● **TASK PROMPT**:
Reproduce the passage from the article on sea turtle nest excavations that begins with the words "Biologists say nest" and ends after the words "over the nests.". Copy it word for word.

DOCUMENT EXTRACT: Begin

Sea turtle fans, here’s your chance. The public can watch researchers dig up nests.
The public is again invited to watch biologists dig up hatched sea turtle nests along North Carolina beaches during August and September.
Loggerheads, green turtles, Kemp’s ridleys and the occasional leatherback come out of the ocean onto the shore each spring and summer, where they dig in and lay from 120 to 150 eggs. During the night a couple of months later, each nest “boils,” and the hatchlings make their way to the surface and toward the surf.
After a nest hatches, biologists excavate the site to see what remains. They count the empty eggshells and collect unhatched eggs for research. Sometimes they find live or dead hatchlings. At excavations where the public is invited to attend, while biologists examine the nest, a park ranger or trained volunteer presents a program on sea turtles and shares what researchers have found.
Biologists say nest excavations are an important way to get data on annual sea turtle hatch and emergence success rates.
So far this year, turtles have built 531 nests along the state’s 330 miles of ocean-facing beaches, according to a database maintained by the N.C. Wildlife Resources Commission’s Sea Turtle Project. The nests are monitored and protected by several agencies, including wildlife resources, the National Park Service, the U.S. Fish & Wildlife Service, the U.S. Marine Corps, the U.S. Army Corps of Engineers, the state Division of Parks and Recreation and UNC Wilmington. An army of volunteers organized by local groups help watch over the nests.
According to the database, this season’s first hatch was a loggerhead nest at Oak Island whose hatchlings emerged Sunday night.
Loggerheads are by far the most common sea turtles to nest in North Carolina; they account for 513 of the nests found so far this year. There is one green turtle nest, two leatherbacks, 10 Kemp’s ridleys and three unknown, the database shows.
Because hatchings aren’t entirely predictable, neither are excavations, which happen two or three days after a nest hatches. Excavations are expected to begin in early August.
The Cape Hatteras National Seashore, which has 110 sea turtle nests so far this year, announces excavations one day in advance through its hotline, 252-475-9629. The seashore reaches 70 miles from Bodie Island to Ocracoke Island.
The Bald Head Island Conservancy holds excavations three days after a nest hatches. They are posted on the conservancy’s website.

DOCUMENT EXTRACT: End
MATERIAL SHOWN: Begin

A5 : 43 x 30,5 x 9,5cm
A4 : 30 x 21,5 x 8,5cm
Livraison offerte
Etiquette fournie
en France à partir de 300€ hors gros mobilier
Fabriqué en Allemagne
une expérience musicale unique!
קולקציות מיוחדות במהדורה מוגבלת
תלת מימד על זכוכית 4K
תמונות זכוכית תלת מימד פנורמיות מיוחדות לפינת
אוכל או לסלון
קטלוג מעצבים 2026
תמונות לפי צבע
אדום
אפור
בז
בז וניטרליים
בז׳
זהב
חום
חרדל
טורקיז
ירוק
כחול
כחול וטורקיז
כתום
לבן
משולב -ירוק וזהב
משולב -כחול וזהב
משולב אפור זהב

MATERIAL SHOWN: End
MATERIAL SHOWN: Begin

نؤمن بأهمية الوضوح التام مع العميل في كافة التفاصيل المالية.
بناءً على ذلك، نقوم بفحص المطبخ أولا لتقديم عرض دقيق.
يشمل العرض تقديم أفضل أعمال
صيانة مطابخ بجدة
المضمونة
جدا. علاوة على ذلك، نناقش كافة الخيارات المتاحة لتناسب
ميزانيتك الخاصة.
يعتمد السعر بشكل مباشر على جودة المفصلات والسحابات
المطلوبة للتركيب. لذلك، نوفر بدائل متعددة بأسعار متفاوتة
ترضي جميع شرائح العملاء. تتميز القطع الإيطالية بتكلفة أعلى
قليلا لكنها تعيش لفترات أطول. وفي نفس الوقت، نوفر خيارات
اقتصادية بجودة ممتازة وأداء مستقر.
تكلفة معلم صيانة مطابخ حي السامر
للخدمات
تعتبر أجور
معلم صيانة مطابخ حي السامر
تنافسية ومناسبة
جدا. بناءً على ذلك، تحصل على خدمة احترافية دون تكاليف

MATERIAL SHOWN: End

● **ANSWER TO THIS PROBLEM**:
Biologists say nest excavations are an important way to get data on annual sea turtle hatch and emergence success rates.
So far this year, turtles have built 531 nests along the state’s 330 miles of ocean-facing beaches, according to a database maintained by the N.C. Wildlife Resources Commission’s Sea Turtle Project. The nests are monitored and protected by several agencies, including wildlife resources, the National Park Service, the U.S. Fish & Wildlife Service, the U.S. Marine Corps, the U.S. Army Corps of Engineers, the state Division of Parks and Recreation and UNC Wilmington. An army of volunteers organized by local groups help watch over the nests.